> WHAT YOU WILL DO
Repeat the listing exactly, minus the pictures.

> SUPPLIED INFORMATION
↓

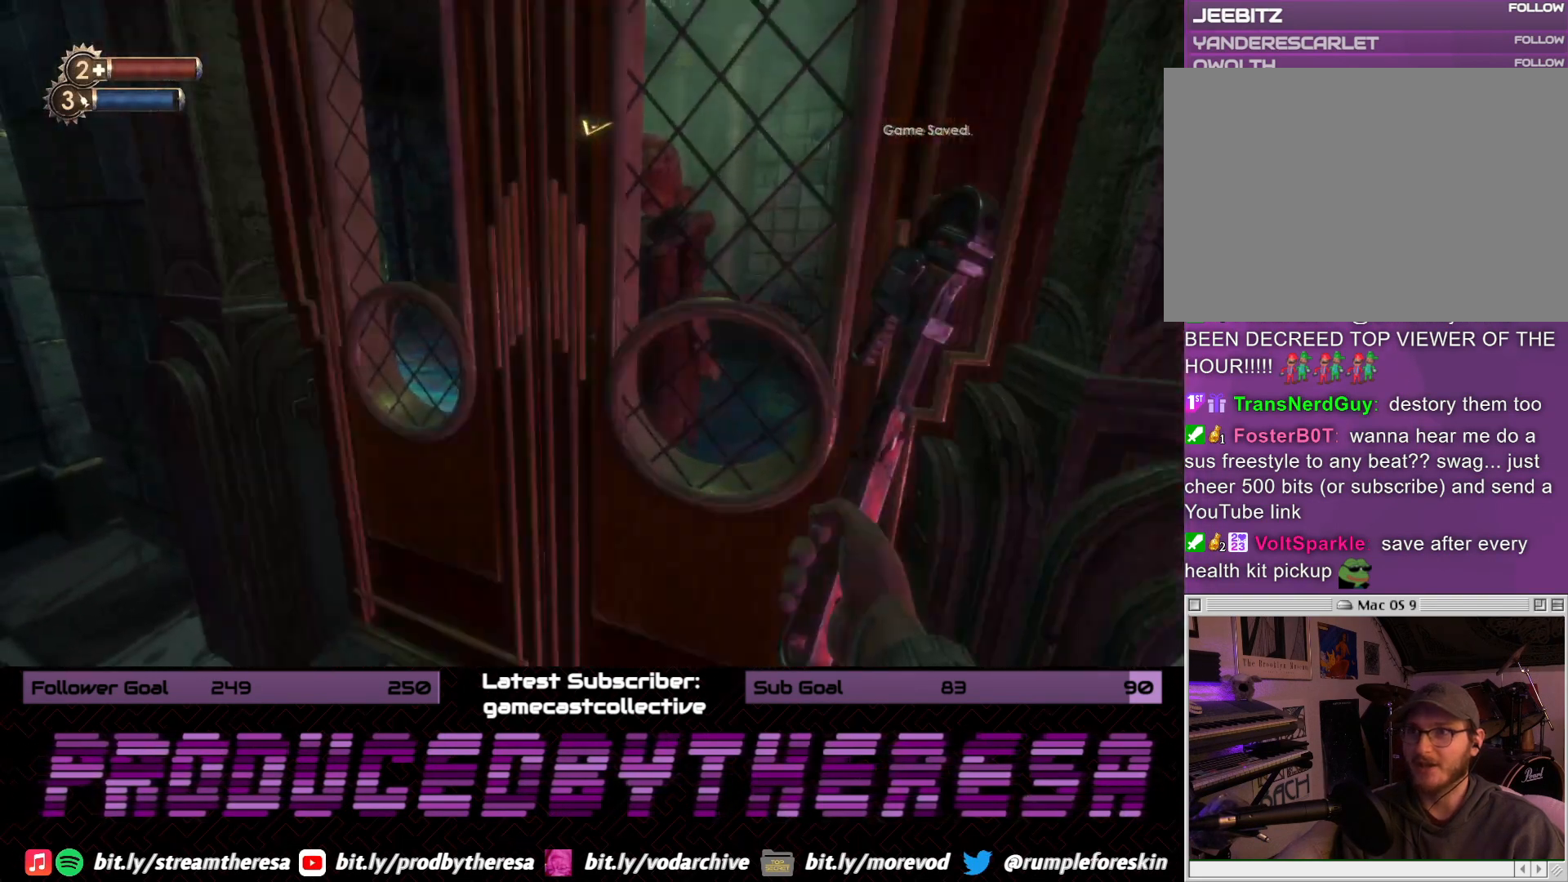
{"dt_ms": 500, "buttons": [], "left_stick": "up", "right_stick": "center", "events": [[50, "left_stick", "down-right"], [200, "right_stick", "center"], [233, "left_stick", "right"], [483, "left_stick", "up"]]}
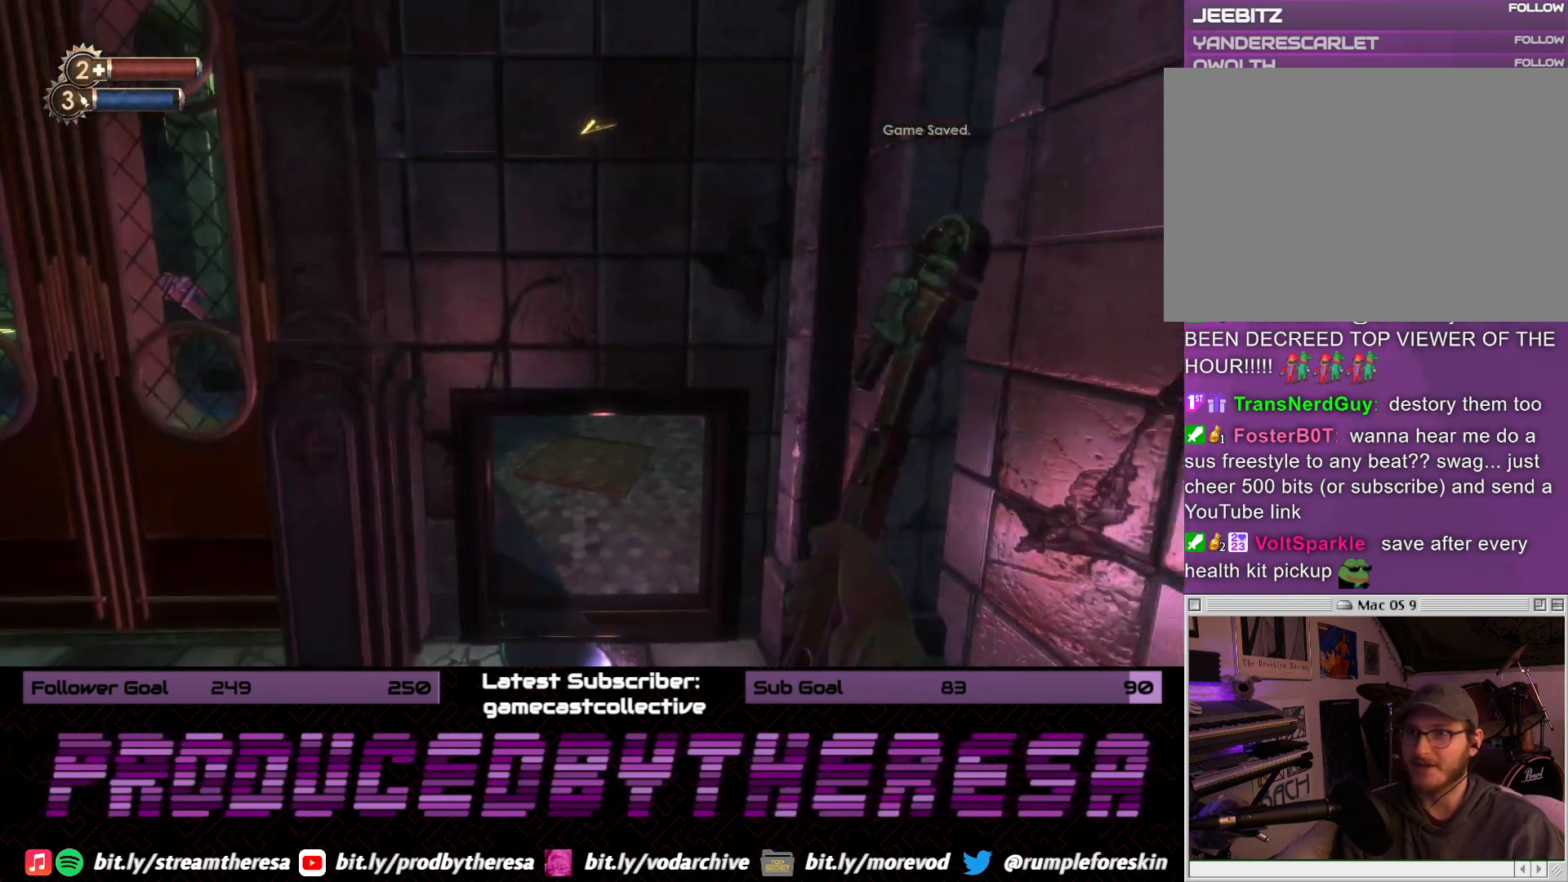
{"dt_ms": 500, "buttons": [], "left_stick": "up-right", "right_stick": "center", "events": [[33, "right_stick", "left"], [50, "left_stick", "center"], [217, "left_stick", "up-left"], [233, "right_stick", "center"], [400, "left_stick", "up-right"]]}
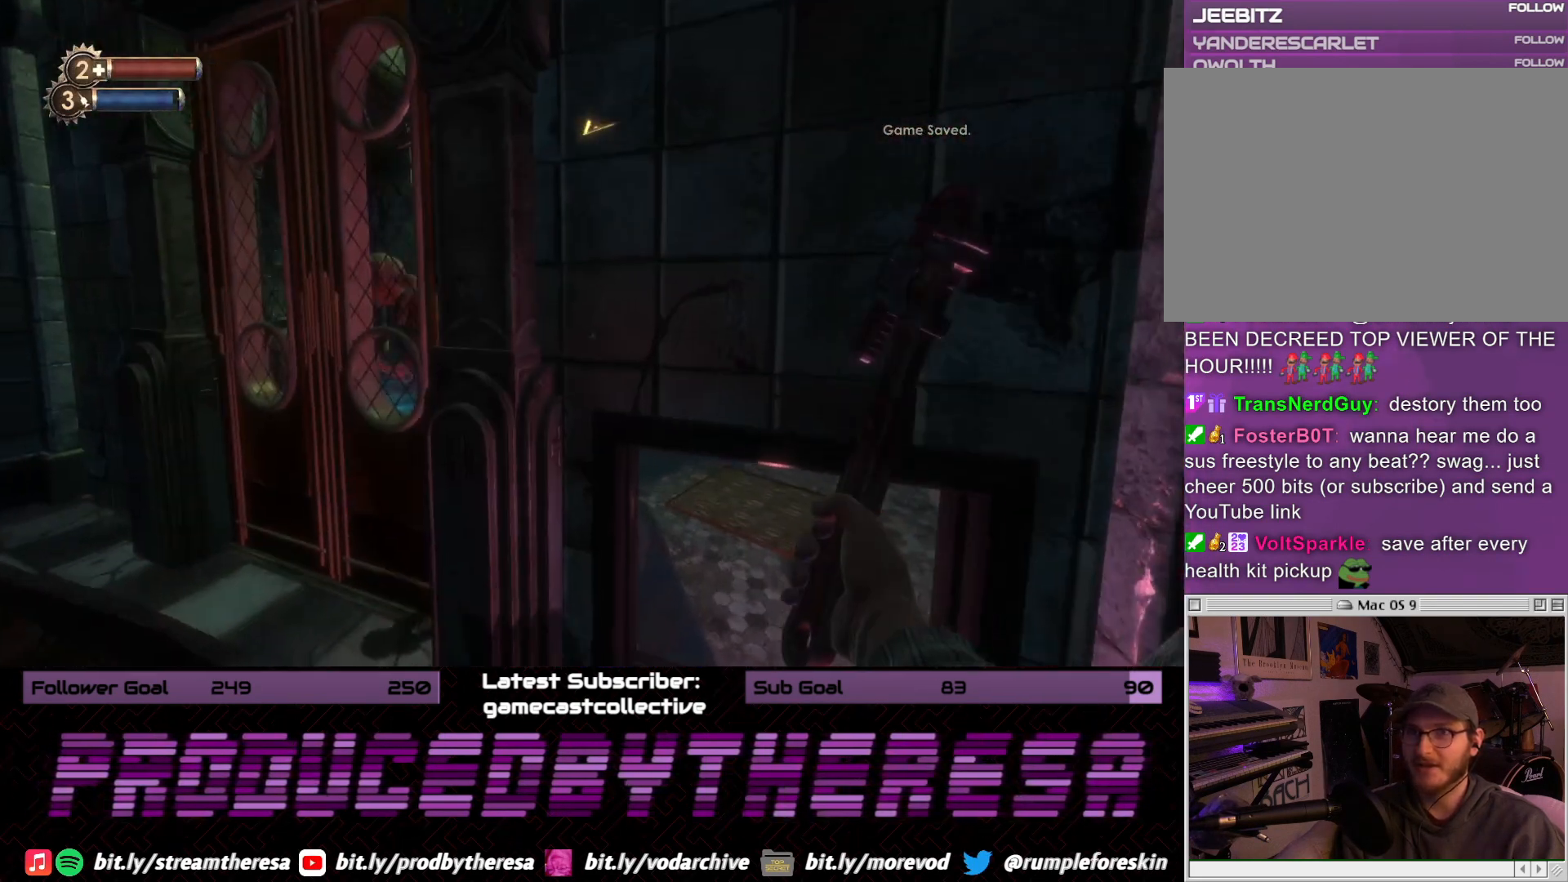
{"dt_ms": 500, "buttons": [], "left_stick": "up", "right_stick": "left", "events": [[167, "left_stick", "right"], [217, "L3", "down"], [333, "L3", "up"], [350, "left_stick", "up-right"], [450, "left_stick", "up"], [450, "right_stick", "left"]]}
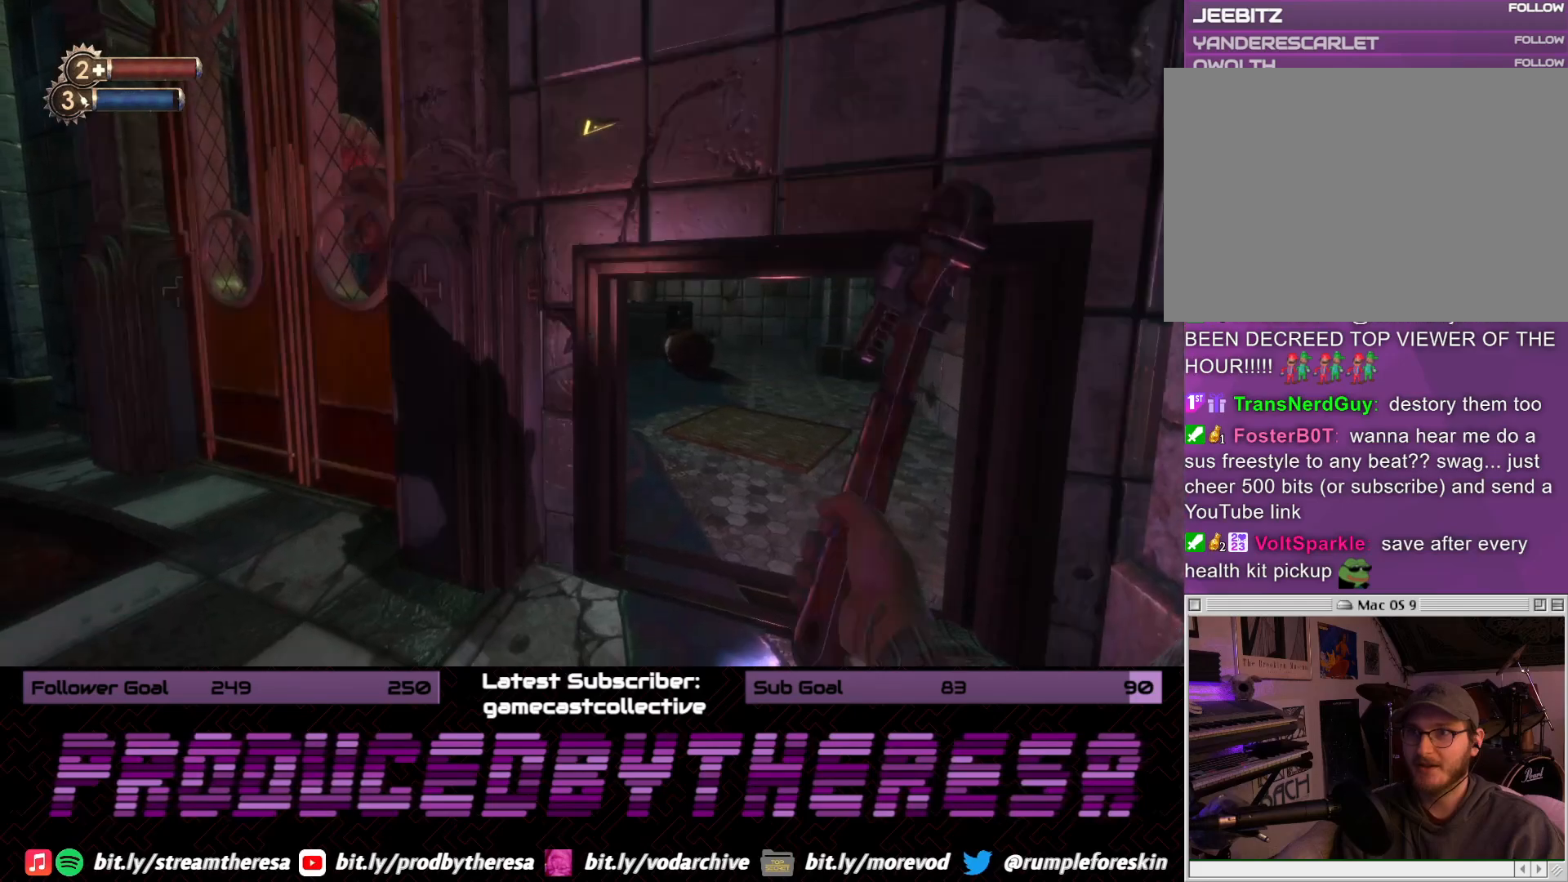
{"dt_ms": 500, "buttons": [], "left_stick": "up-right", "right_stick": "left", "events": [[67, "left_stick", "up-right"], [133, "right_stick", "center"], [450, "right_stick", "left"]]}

↑

> RESPONSE
{"dt_ms": 500, "buttons": [], "left_stick": "up", "right_stick": "center", "events": [[50, "left_stick", "down-right"], [200, "right_stick", "center"], [233, "left_stick", "right"], [483, "left_stick", "up"]]}
{"dt_ms": 500, "buttons": [], "left_stick": "up-right", "right_stick": "center", "events": [[33, "right_stick", "left"], [50, "left_stick", "center"], [217, "left_stick", "up-left"], [233, "right_stick", "center"], [400, "left_stick", "up-right"]]}
{"dt_ms": 500, "buttons": [], "left_stick": "up", "right_stick": "left", "events": [[167, "left_stick", "right"], [217, "L3", "down"], [333, "L3", "up"], [350, "left_stick", "up-right"], [450, "left_stick", "up"], [450, "right_stick", "left"]]}
{"dt_ms": 500, "buttons": [], "left_stick": "up-right", "right_stick": "left", "events": [[67, "left_stick", "up-right"], [133, "right_stick", "center"], [450, "right_stick", "left"]]}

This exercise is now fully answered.